Backholm reported that the campaign to reject Referendum 74 is not catching fire, even among churchgoing Washington voters.
'What I've noticed here in Washington,' Backholm said, 'what I've sensed is there's still a degree of absolute - you know - not even awareness of what's going on, and I - as I talk to people all over the state, there are still, you know - thousands, if not tens of thousands of people who are in churches who aren't even aware that this is happening.
'They're not aware that marriage is on the ballot, and I think that speaks to the culture in some of our churches where we're just literally burying our heads in the sand and acting like it doesn't exist.'
Echoing Schubert's reliance on 'people of faith,' Backholm called on the pastors who were listening in on the conference call to motivate their colleagues for an all-out push in the final weeks of the campaign.
'What I think really needs to happen is a lot of conversations between pastors need to take place,' Backholm said.

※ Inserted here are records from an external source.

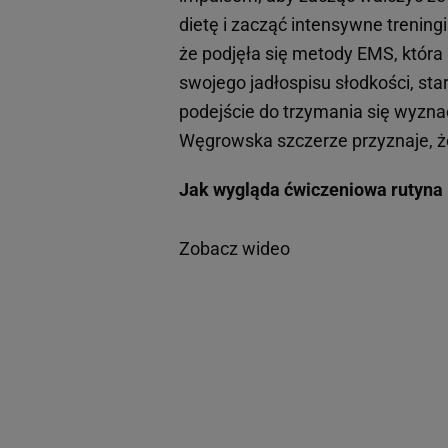
dietę i zacząć intensywne treningi
że podjęła się metody EMS, która
swojego jadłospisu słodkości, sta
podejście do trzymania się wyznac
Węgrowska szczerze przyznaje, że
Jak wygląda ćwiczeniowa rutyna 
Zobacz wideo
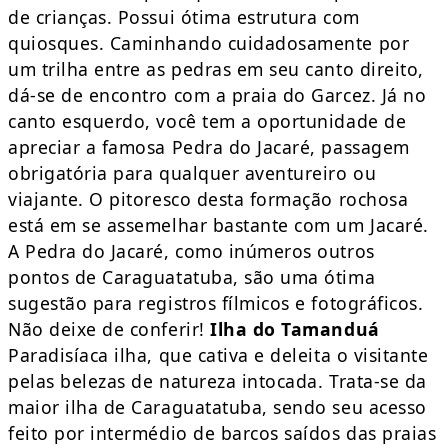
de crianças. Possui ótima estrutura com
quiosques. Caminhando cuidadosamente por
um trilha entre as pedras em seu canto direito,
dá-se de encontro com a praia do Garcez. Já no
canto esquerdo, você tem a oportunidade de
apreciar a famosa Pedra do Jacaré, passagem
obrigatória para qualquer aventureiro ou
viajante. O pitoresco desta formação rochosa
está em se assemelhar bastante com um Jacaré.
A Pedra do Jacaré, como inúmeros outros
pontos de Caraguatatuba, são uma ótima
sugestão para registros fílmicos e fotográficos.
Não deixe de conferir!
Ilha do Tamanduá
Paradisíaca ilha, que cativa e deleita o visitante
pelas belezas de natureza intocada. Trata-se da
maior ilha de Caraguatatuba, sendo seu acesso
feito por intermédio de barcos saídos das praias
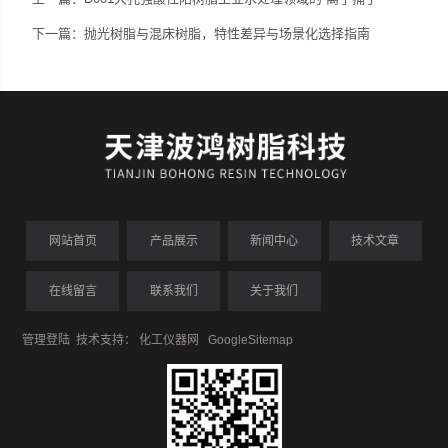
下一篇：
抛光树脂与混床树脂，特性差异与场景化选择指南
网站首页
产品展示
新闻中心
技术文章
在线留言
联系我们
关于我们
管理登陆
技术支持：
化工仪器网
GoogleSitemap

'It needs to be friend-to-friend, colleague-to-colleague, pastor-to-pastor, where they are encouraging each other to understand why this matters - not just, yeah, as a matter of policy, but why it matters to the gospel and why it matters culturally for the church to engage in those things.'
'It's not a stretch to say that quite possibly in some of the states, maybe Washington being one of them, that the majority of evangelical, Bible-believing pastors are not aware of the implications of what is about to come in November should we fail to deliver on this,' Garlow added.
IS SATAN TO BLAME?
After a report from Carroll Conley of the Christian Civic League of Maine, Schubert returned to report on Maryland and to reiterate NOM's notorious divide-and-conquer strategy of pitting the LGBT and African-American communities against one another.

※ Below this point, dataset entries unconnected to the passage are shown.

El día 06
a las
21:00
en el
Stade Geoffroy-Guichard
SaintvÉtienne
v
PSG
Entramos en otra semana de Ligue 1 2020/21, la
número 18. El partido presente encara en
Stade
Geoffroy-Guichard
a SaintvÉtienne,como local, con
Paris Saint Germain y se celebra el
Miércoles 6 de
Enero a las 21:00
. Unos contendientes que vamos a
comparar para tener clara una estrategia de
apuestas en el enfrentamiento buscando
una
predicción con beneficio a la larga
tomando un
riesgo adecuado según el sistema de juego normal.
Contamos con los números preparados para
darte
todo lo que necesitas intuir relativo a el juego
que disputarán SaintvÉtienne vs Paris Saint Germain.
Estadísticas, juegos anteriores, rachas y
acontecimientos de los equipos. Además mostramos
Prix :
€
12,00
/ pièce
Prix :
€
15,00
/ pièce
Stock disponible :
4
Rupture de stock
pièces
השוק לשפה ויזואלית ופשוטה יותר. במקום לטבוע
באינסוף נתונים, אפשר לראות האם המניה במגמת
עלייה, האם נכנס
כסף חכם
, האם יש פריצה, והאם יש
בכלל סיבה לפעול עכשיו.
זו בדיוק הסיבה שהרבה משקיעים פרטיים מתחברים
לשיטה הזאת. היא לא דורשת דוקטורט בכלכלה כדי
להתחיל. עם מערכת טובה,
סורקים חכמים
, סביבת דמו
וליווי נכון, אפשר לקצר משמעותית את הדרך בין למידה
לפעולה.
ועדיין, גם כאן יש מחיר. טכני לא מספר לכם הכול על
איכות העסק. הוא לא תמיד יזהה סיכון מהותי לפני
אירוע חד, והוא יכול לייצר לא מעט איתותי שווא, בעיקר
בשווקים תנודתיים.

'Particularly for African-American pastors who may be with us,' Schubert said, 'I would ask for you to be bold and challenge this wrongheaded idea, that somehow redefining God's institution of marriage is a civil right, that it somehow equates to the great struggle of the black community.
'With lynchings, with the denial of basic human recognition, with all the sufferings that the black community has gone through, now there's an attempt by largely white Gay activists to hijack the civil rights movement and to cloak themselves in it, in an attempt to break the support of African-American voters away from their church.'
Garlow then launched into a tortured Biblical exegesis, asserting that Satan wishes to destroy 'covenantal' one-man-one-woman marriage because that system is a metaphor for Jesus's relationship with the church.
After comments by several pastors reporting that their congregations were solidly opposed to marriage equality, Garlow urged the participants to 'get this [audio] viral' by sending it around to like-minded clergymen.
'We only have 30 days to get this done,' he warned.